• [Source extract]:
┄┄┄┄┄┄┄┄┄┄┄┄┄┄┄┄┄┄┄┄
How Sri Lankan children face natural disasters and economic problems

Sri Lanka has always found ways to survive storms. But during the past ten years, the storms have come more often and with more force. Floods have swallowed villages, landslides have buried homes, droughts have dried wells, and cyclones have pushed families out of their coastal towns. Then came the economic crisis in 2022 and 2023, which felt like an invisible disaster happening quietly inside every home. In the middle of all this were our schoolchildren. Their names rarely appeared in newspapers. Many of their stories were never told. A new study brings these voices together and shows how overlapping crises have reshaped education across the island. It also reveals something important: not all children suffered the same way.

This article tells that story through the experiences of teachers, parents and children. It also explains why some regions, some ethnic communities and some families struggled much more than others.

A decade of disruption

Over the past decade, Sri Lanka’s school system has been hit again and again. Floods in Ratnapura, Kalutara and Galle have become almost yearly events. Landslides in Badulla and Nuwara Eliya have cut off whole communities. Cyclones in Batticaloa and Ampara have damaged classrooms and left children in fear. Long droughts in the North and East have forced families to live with empty wells.

Then the economic crisis arrived. It brought fuel shortages, food shortages, transport problems, high prices and a heavy sense of uncertainty. Teachers stood in long queues just to buy a few litres of petrol. Parents struggled to buy exercise books. School buses stopped running. Many children stayed home. A school principal from the hill country said he could not remember a single year without crisis. “One month we have floods. The next month we have landslides,” he said. “The children keep losing learning time.” These experiences echo earlier concerns raised by Angela Little (2003) and Harsha Aturupane (2014), who showed that rural, estate and conflict-affected areas have always faced extra barriers. The new study suggests that recent disasters have made those old inequalities even wider.
┄┄┄┄┄┄┄┄┄┄┄┄┄┄┄┄┄┄┄┄
• [Given information]:
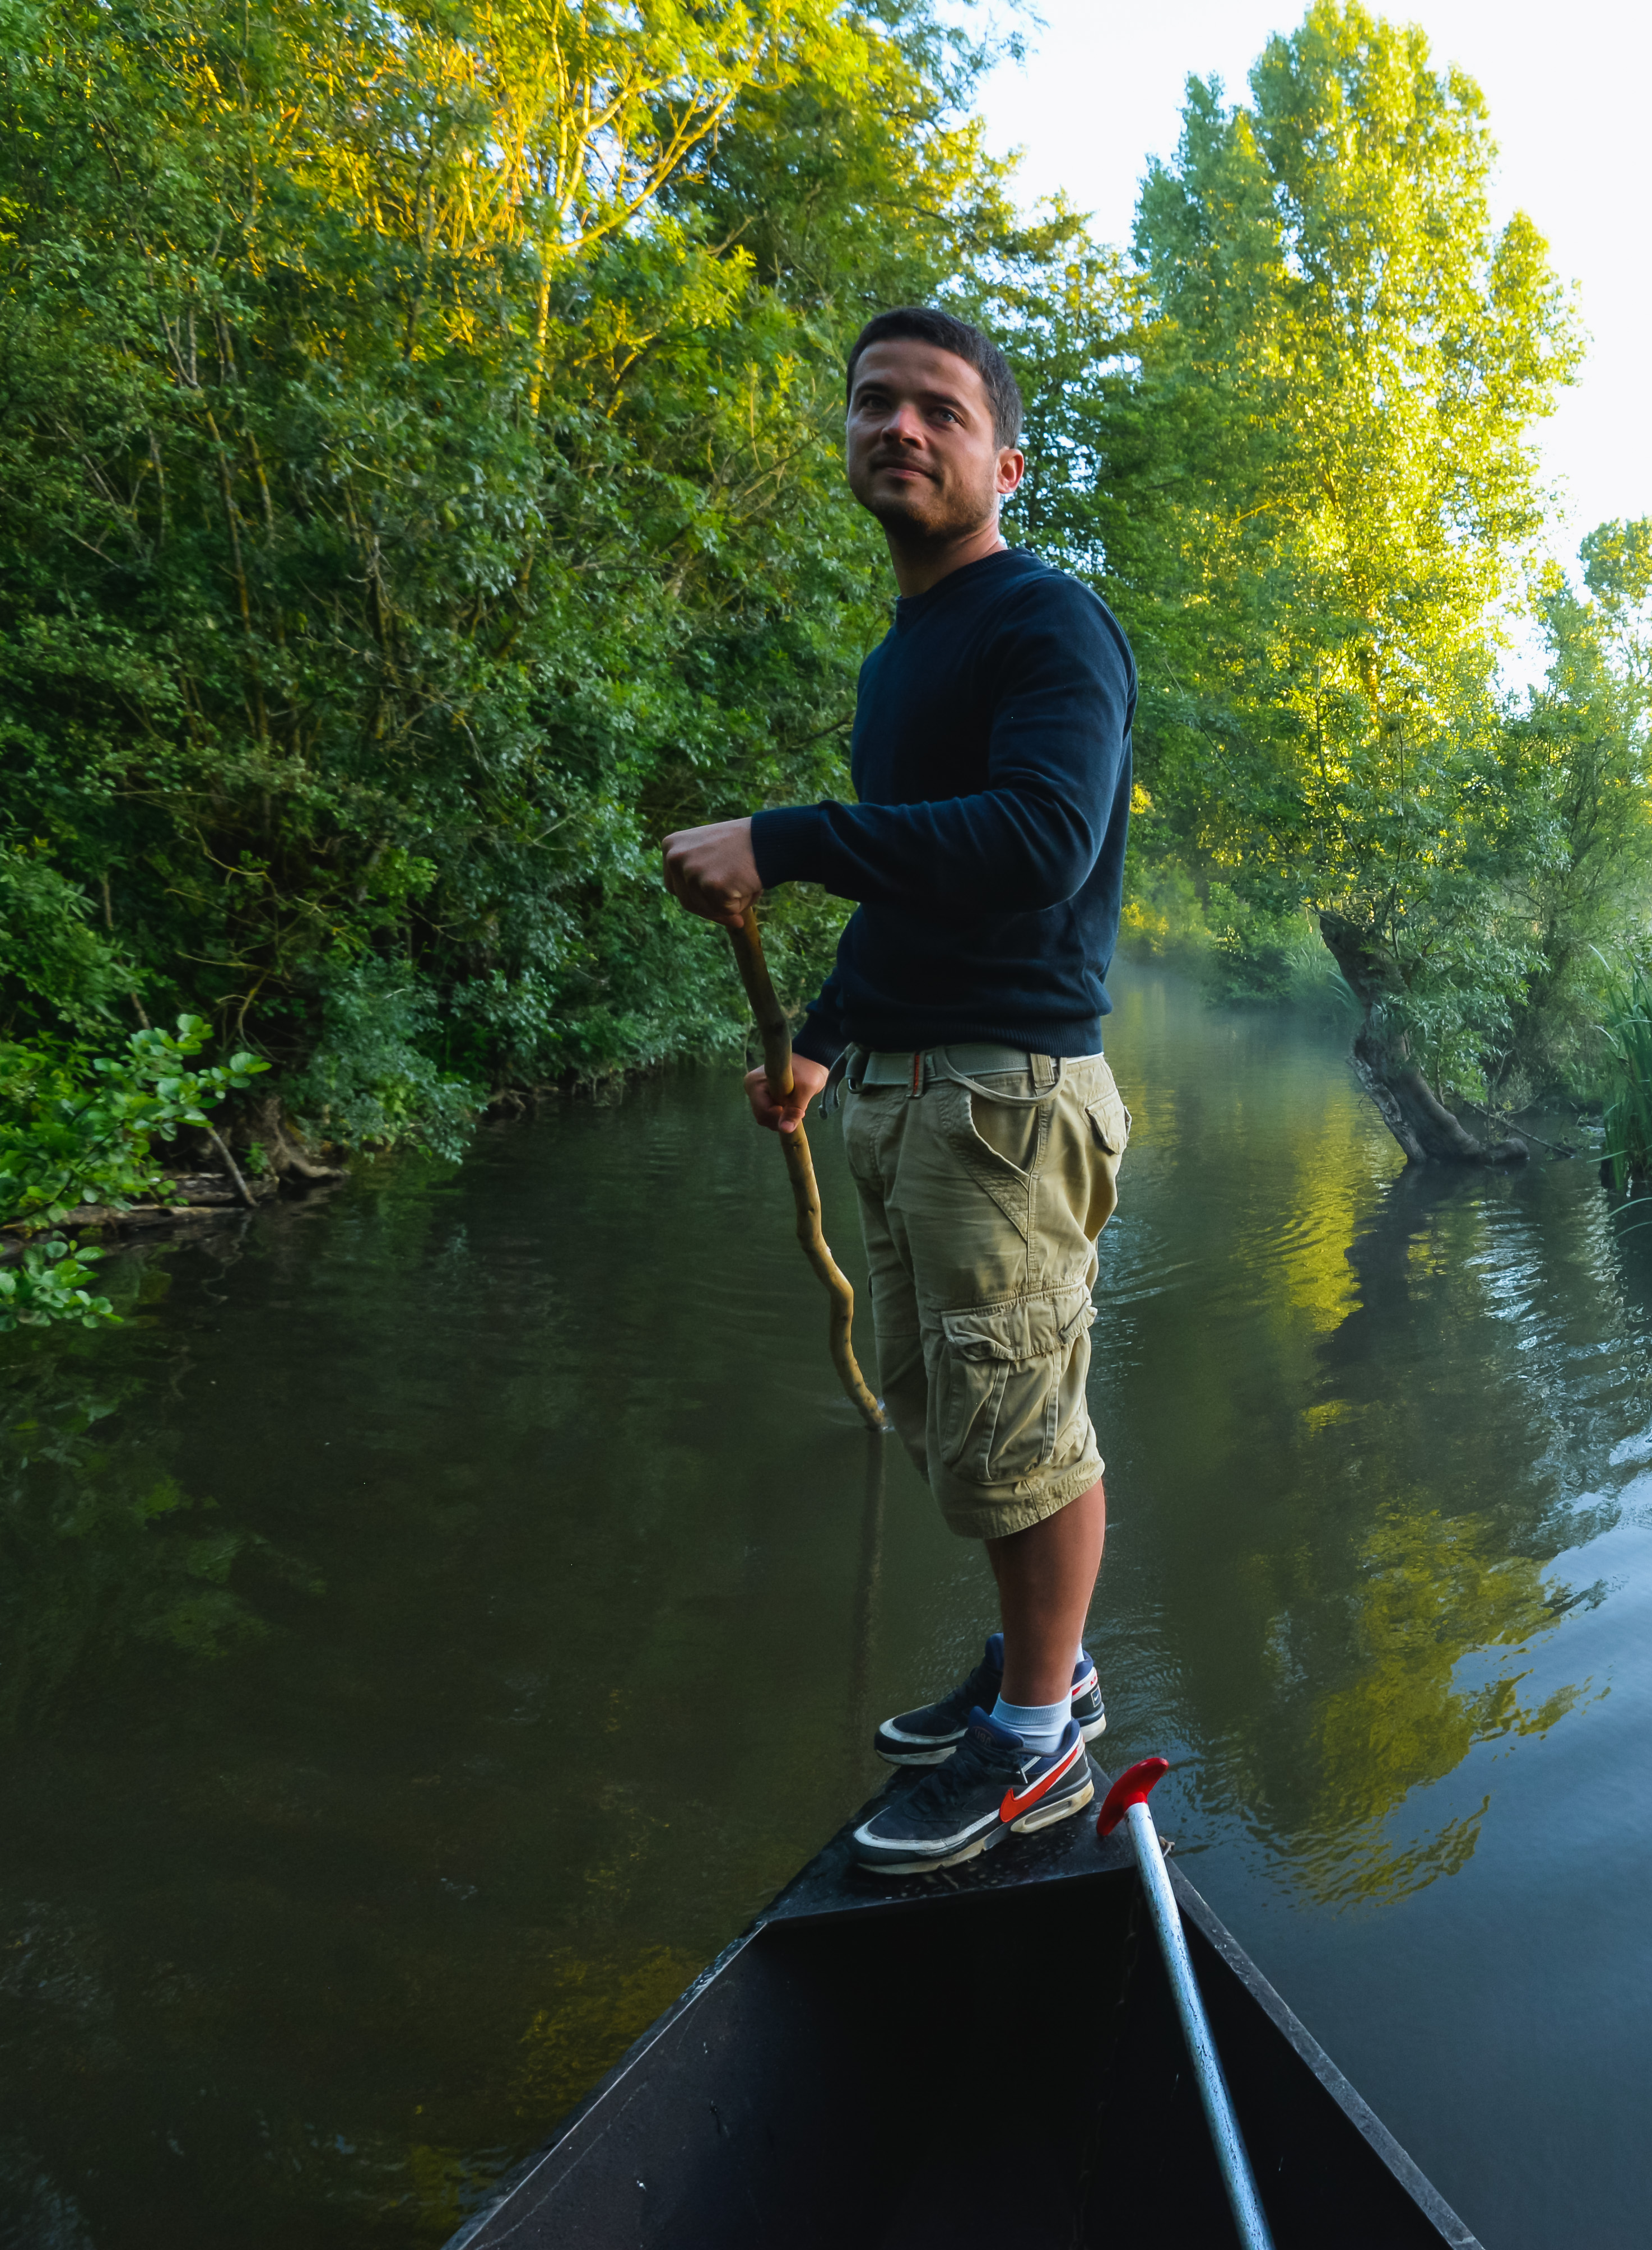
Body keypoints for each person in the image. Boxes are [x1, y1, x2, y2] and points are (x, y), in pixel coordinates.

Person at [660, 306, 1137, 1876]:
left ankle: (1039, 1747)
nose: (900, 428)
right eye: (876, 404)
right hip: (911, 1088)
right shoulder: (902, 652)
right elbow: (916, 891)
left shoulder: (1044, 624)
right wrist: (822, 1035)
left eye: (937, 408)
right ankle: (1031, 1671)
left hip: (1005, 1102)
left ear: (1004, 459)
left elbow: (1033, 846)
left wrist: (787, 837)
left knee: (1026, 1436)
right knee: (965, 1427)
┄┄┄┄┄┄┄┄┄┄┄┄┄┄┄┄┄┄┄┄
• [Task set]:
a. In the article on Sri Lankan children and crises, which three places are said to have floods that have become almost yearly events?
b. Write the next portion of the article on Sri Lankan children and crises, starting right after its final paragraph.

• [Responses in order]:
a. Ratnapura, Kalutara and Galle.

b.
When geography decides a child’s future

Sri Lanka is small, but the risks children face depend heavily on where they live. In the flood-prone river areas, schools often close for long periods. Many become temporary shelters filled with families, mats, cooking pots and clothing. Teachers say it can take weeks to clean and reopen classrooms. In the estate sector, children live high in the hills. When a landslide blocks a single narrow road, school simply stops. A teacher in Badulla said she once walked six kilometres during landslide season just to reach her students. “Some days I held on to tree roots to climb,” she said with a tired smile.

In cyclone-prone districts like Batticaloa and Ampara, fear becomes part of childhood. When the wind changes, parents start to worry. School roofs fly off. Books get soaked. Homes crumble. Recovery takes time, and many families cannot afford repairs.

In the drought-hit North and East, children sometimes miss school because they must help their mothers collect water. Teachers say these children return dusty, tired and unable to focus. Lalith Perera (2015) showed how geospatial tools can identify the highest-risk schools. The new study supports his findings and shows that children in these areas lose far more learning days than children in urban schools.

Ethnicity adds another layer to the struggle

Sri Lanka’s ethnic geography shapes children’s lives in deep ways. Tamil families in the North and East still face the long shadow of war-related poverty and lack of resources, as described by Shanmugaratnam (2015) and Samarasinghe (2020). Many schools in these areas are old, understaffed and in poor condition. When a cyclone or drought hits, recovery becomes slow and difficult. A teacher in Mullaitivu said her classroom lost its roof during a storm. “The children sat under a tree for weeks,” she recalled. “They still came. They did not want to fall behind.”

Muslim communities along the Eastern coast face frequent displacement during cyclonic seasons. When fishing families lose their boats and nets, income disappears. Children often miss school because parents cannot afford uniforms or bus fares.

Estate Tamil communities, studied earlier by Little and Jayaweera, continue to face long-term marginalisation. Many children rely heavily on school meal programmes. When the economic crisis disrupted these meals, teachers saw hunger more clearly than ever. Some children fainted in class.

In all these communities, ethnicity and geography combine to create layers of disadvantage that are hard to escape.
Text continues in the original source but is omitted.